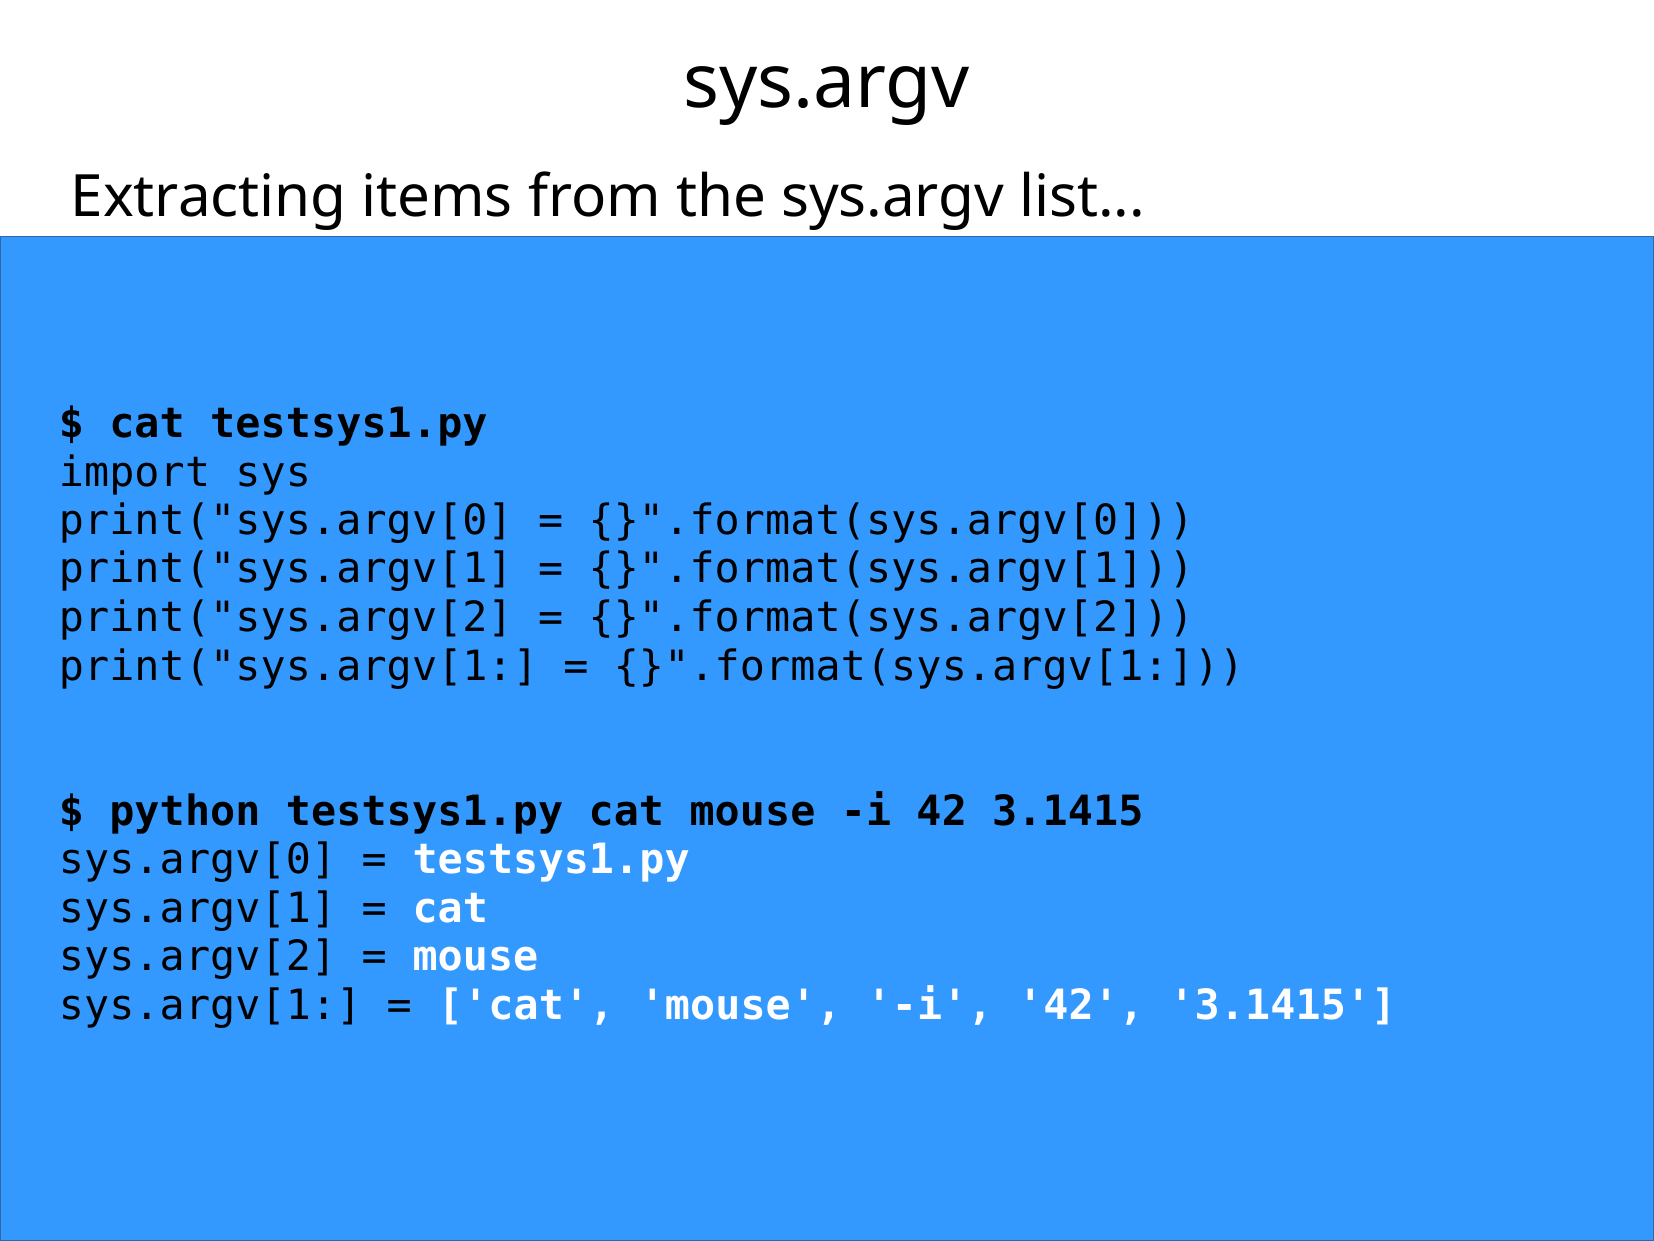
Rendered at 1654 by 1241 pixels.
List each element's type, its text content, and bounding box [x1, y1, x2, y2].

text_box $ cat testsys1.py import sys print("sys.argv[0] = {}".format(sys.argv[0])) print("sys.argv[1] = {}".format(sys.argv[1])) print("sys.argv[2] = {}".format(sys.argv[2])) print("sys.argv[1:] = {}".format(sys.argv[1:])) $ python testsys1.py cat mouse -i 42 3.1415 sys.argv[0] = testsys1.py sys.argv[1] = cat sys.argv[2] = mouse sys.argv[1:] = ['cat', 'mouse', '-i', '42', '3.1415'] [0, 236, 1654, 1241]
title sys.argv [82, 36, 1571, 120]
subtitle Extracting items from the sys.argv list... [70, 154, 1642, 236]
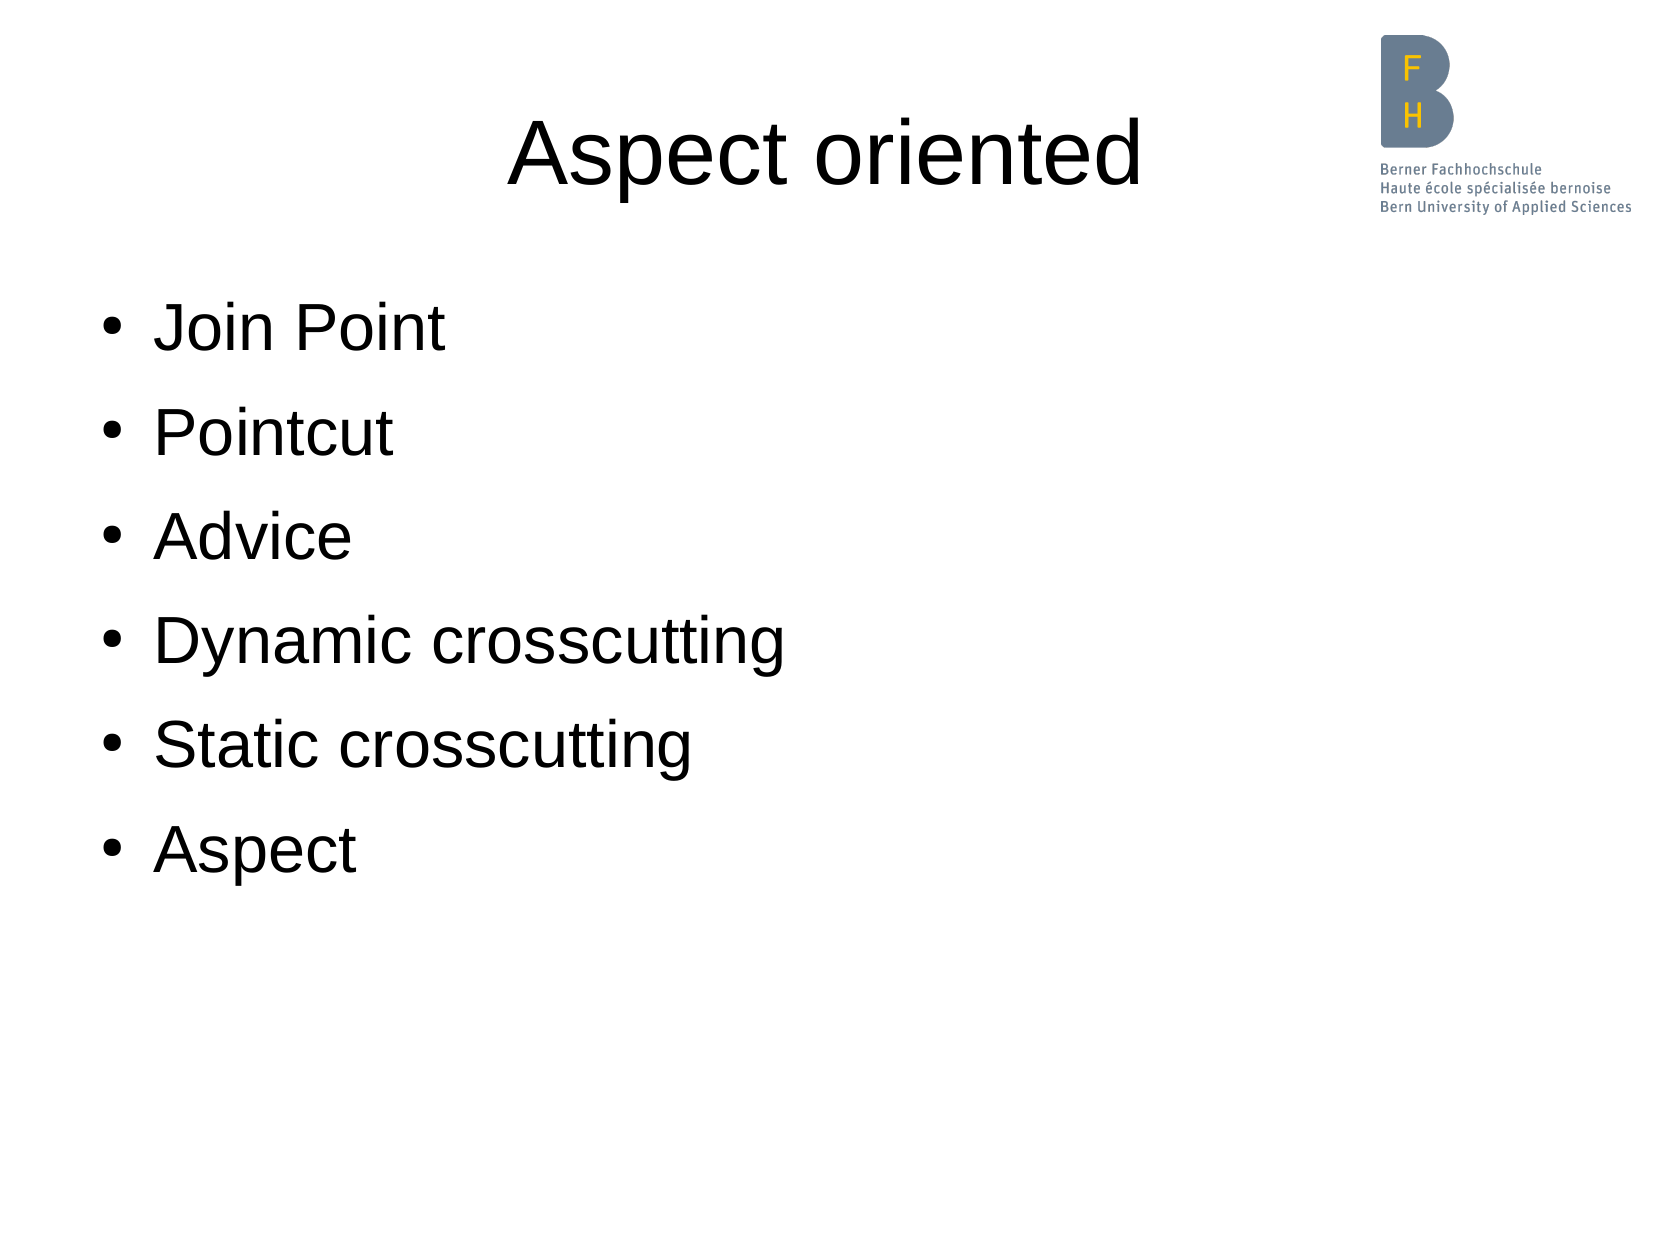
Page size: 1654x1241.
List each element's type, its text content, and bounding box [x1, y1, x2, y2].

list Join Point Pointcut Advice Dynamic crosscutting Static crosscutting Aspect [82, 290, 1571, 1010]
picture [1381, 35, 1631, 215]
title Aspect oriented [82, 49, 1571, 257]
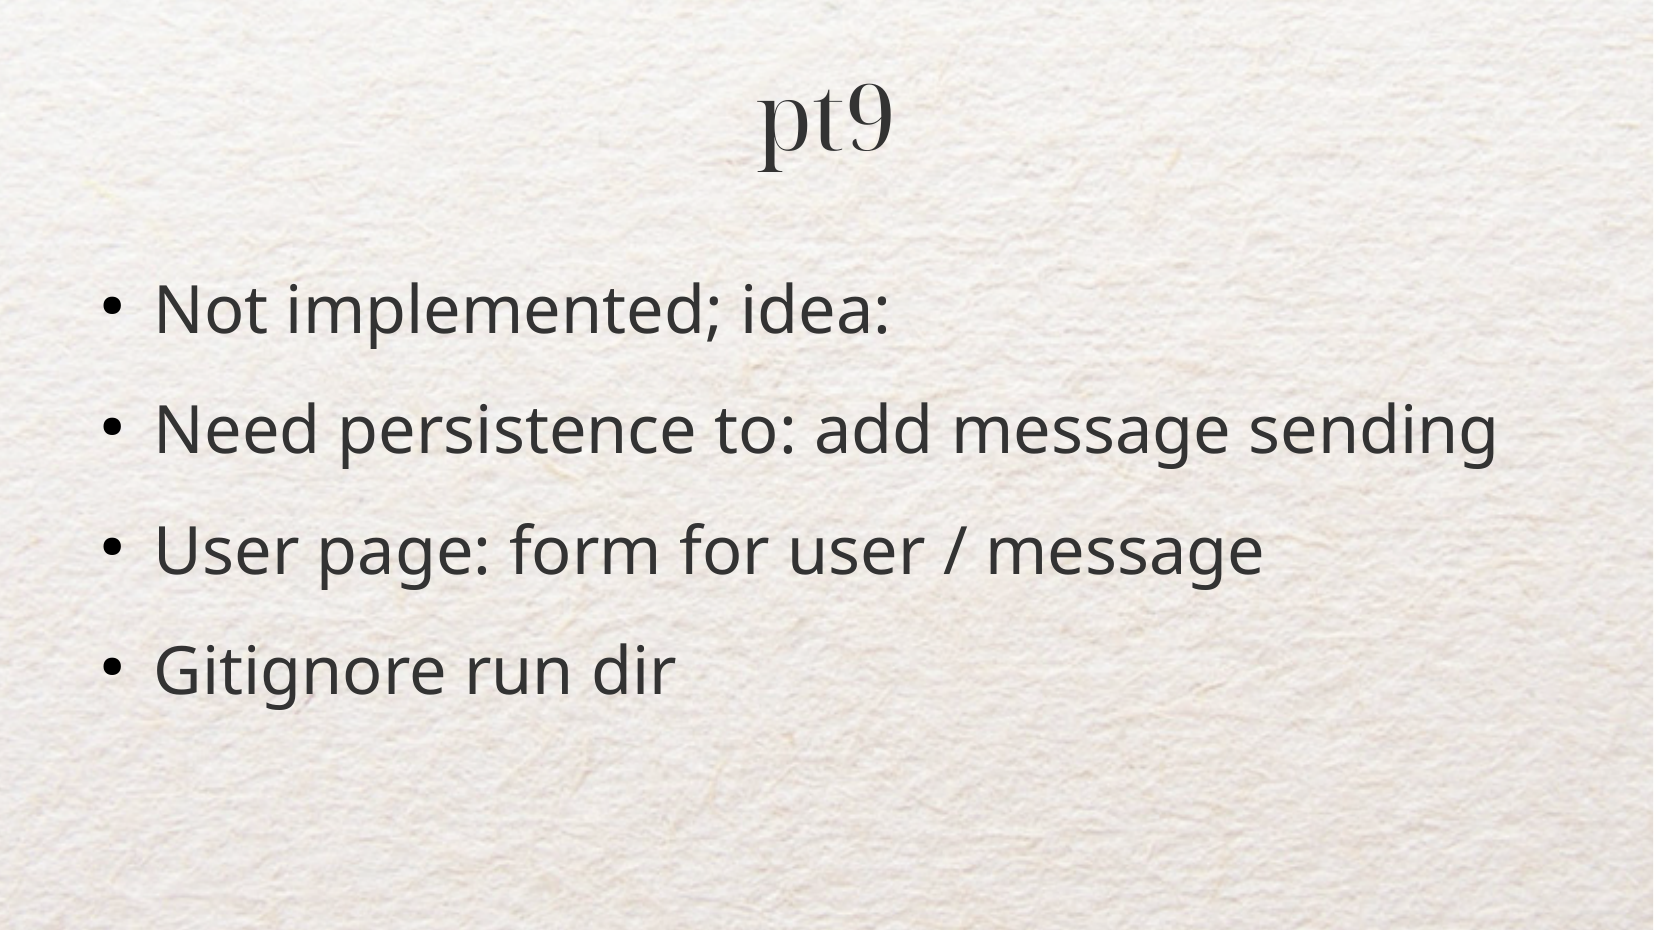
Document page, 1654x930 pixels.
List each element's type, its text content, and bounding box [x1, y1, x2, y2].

title pt9 [82, 37, 1571, 193]
picture [0, 0, 1654, 930]
list Not implemented; idea: Need persistence to: add message sending User page: form for user / message Gitignore run dir [82, 262, 1571, 825]
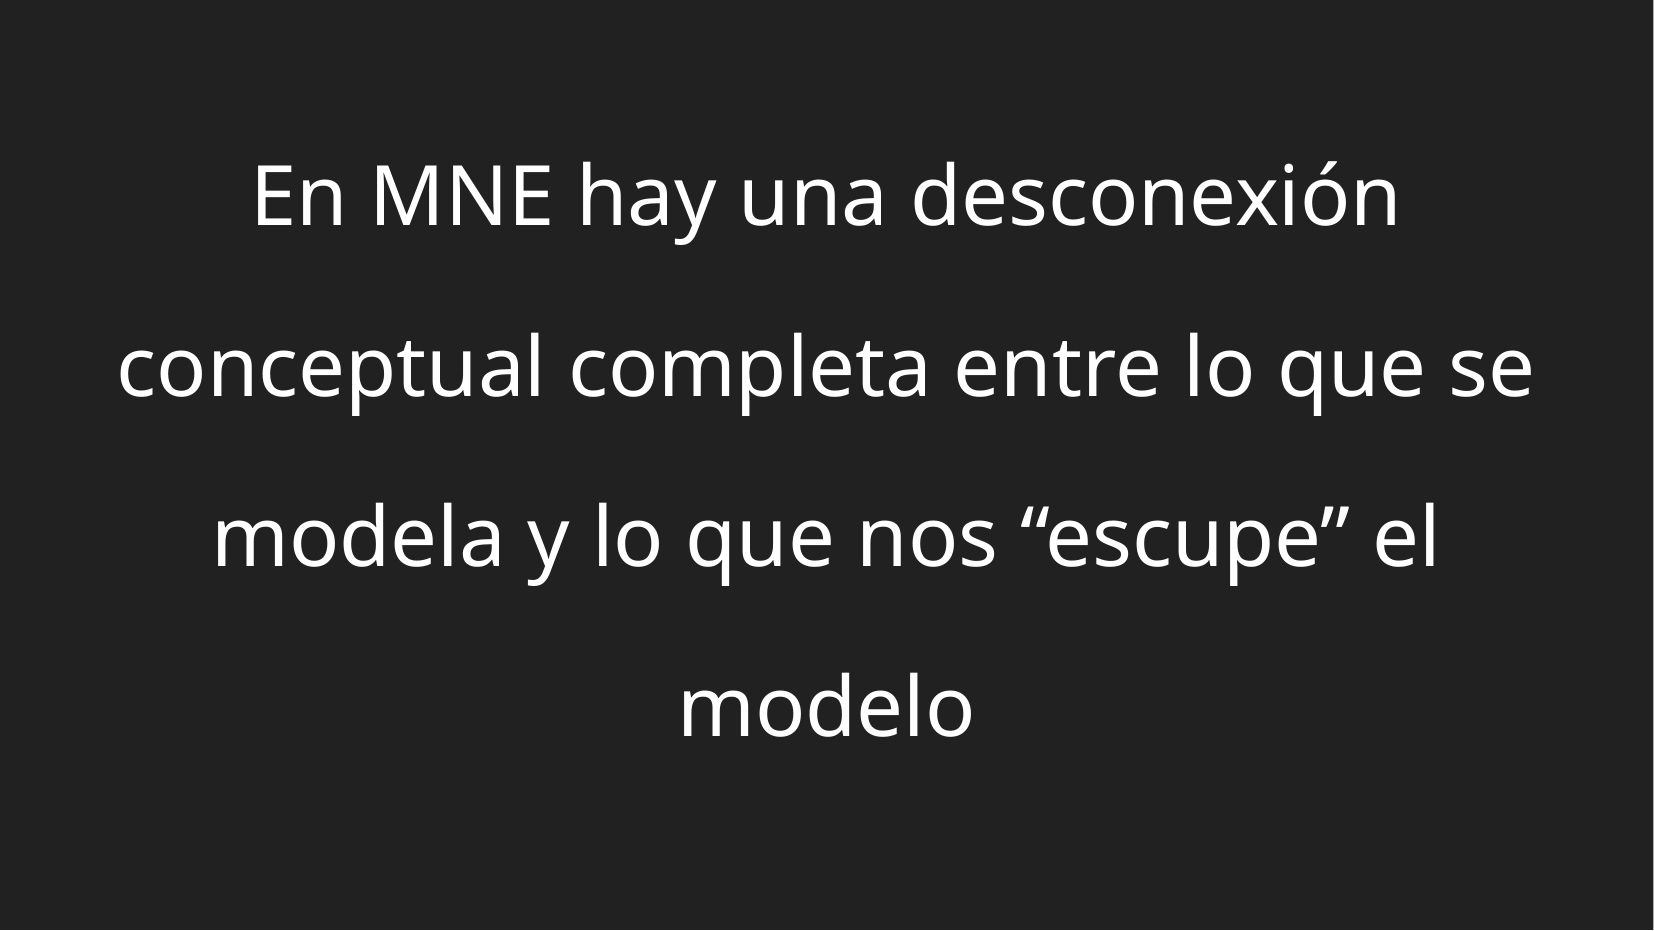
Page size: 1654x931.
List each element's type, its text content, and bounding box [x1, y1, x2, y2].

subtitle En MNE hay una desconexión conceptual completa entre lo que se modela y lo que nos “escupe” el modelo [82, 60, 1571, 781]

------------

§ Task objective:
Could you output these records exactly as they are, line for line, but leave out the pictures?

§ Response for this exercise:
Rendered at 1654 by 1241 pixels.
List each element's type, its text content, and bounding box [x1, y1, x2, y2].

text_box $ cat testsys1.py import sys print("sys.argv[0] = {}".format(sys.argv[0])) print("sys.argv[1] = {}".format(sys.argv[1])) print("sys.argv[2] = {}".format(sys.argv[2])) print("sys.argv[1:] = {}".format(sys.argv[1:])) $ python testsys1.py cat mouse -i 42 3.1415 sys.argv[0] = testsys1.py sys.argv[1] = cat sys.argv[2] = mouse sys.argv[1:] = ['cat', 'mouse', '-i', '42', '3.1415'] [0, 236, 1654, 1241]
title sys.argv [82, 36, 1571, 120]
subtitle Extracting items from the sys.argv list... [70, 154, 1642, 236]
Page size: 1654x1241.
List each element's type, its text content, and bounding box [x1, y1, x2, y2].

list Join Point Pointcut Advice Dynamic crosscutting Static crosscutting Aspect [82, 290, 1571, 1010]
picture [1381, 35, 1631, 215]
title Aspect oriented [82, 49, 1571, 257]
Document page, 1654x930 pixels.
List each element's type, its text content, and bounding box [x1, y1, x2, y2].

title pt9 [82, 37, 1571, 193]
picture [0, 0, 1654, 930]
list Not implemented; idea: Need persistence to: add message sending User page: form for user / message Gitignore run dir [82, 262, 1571, 825]
Page size: 1654x931.
List each element's type, its text content, and bounding box [x1, y1, x2, y2].

subtitle En MNE hay una desconexión conceptual completa entre lo que se modela y lo que nos “escupe” el modelo [82, 60, 1571, 781]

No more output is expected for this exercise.